▶ [Figure understanding tasks]:
-- -- --
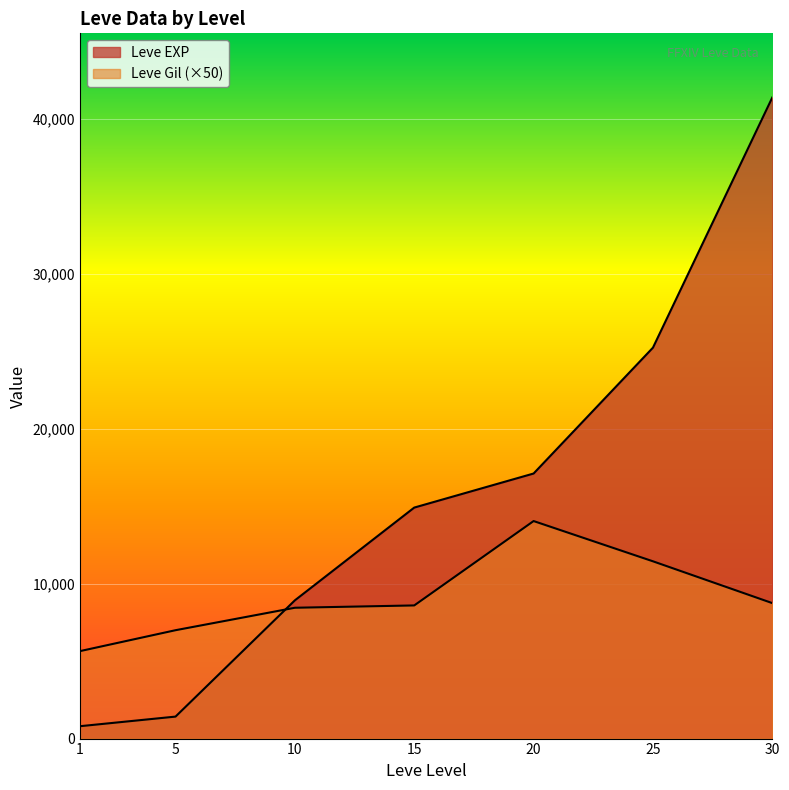

What is the maximum value for Leve EXP?

41410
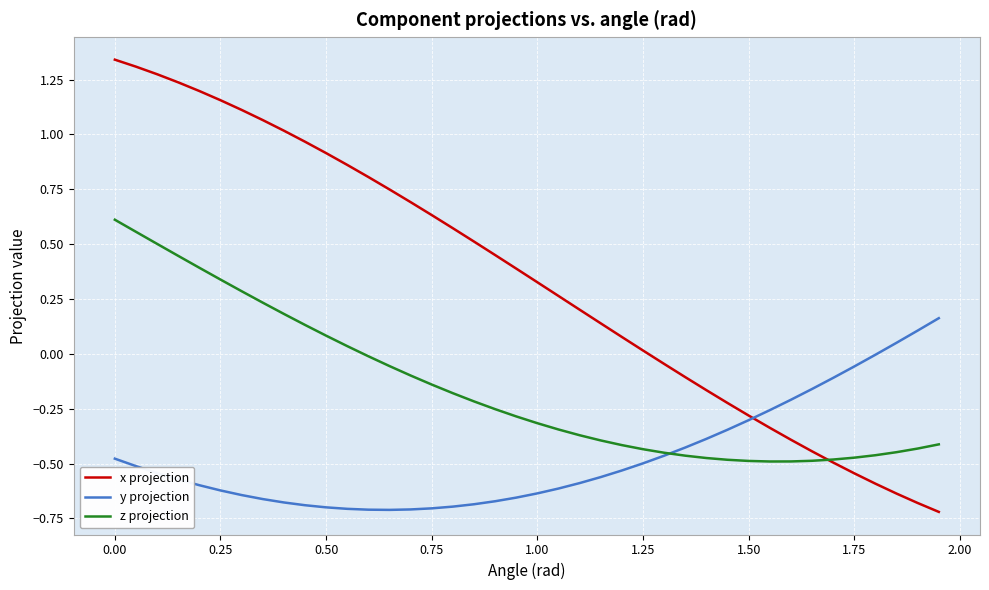

Which series has the largest total across all categories?

x projection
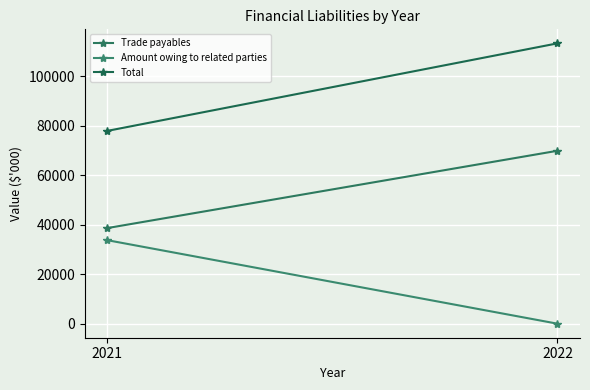

Which series changed the most between 2021 and 2022?

Total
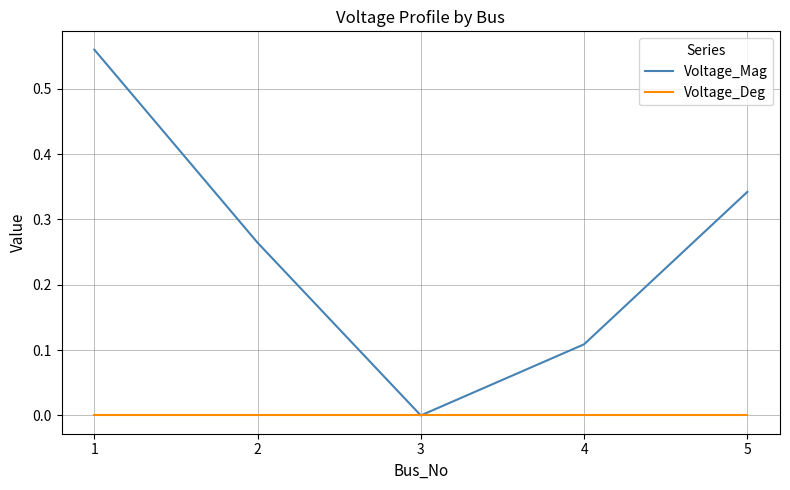

Which label corresponds to the largest value in the chart?

1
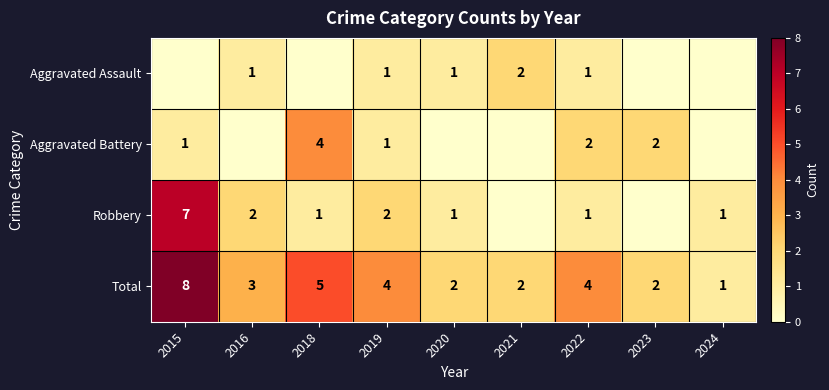

Is the value of Aggravated Battery at 2023 greater than the value of Total at 2022?

No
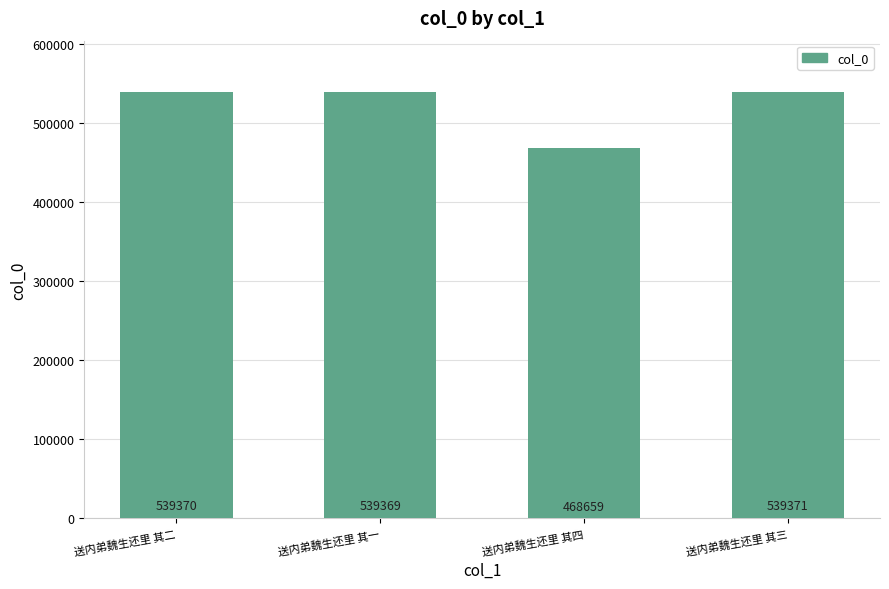

What is the average value?

521692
-- -- --
▶ [Assigned task]: Find each line of the material above that contains the string "What" with matching case, and copy those lines.

▶ [Solved problem]:
What is the maximum value for Leve EXP?
What is the average value?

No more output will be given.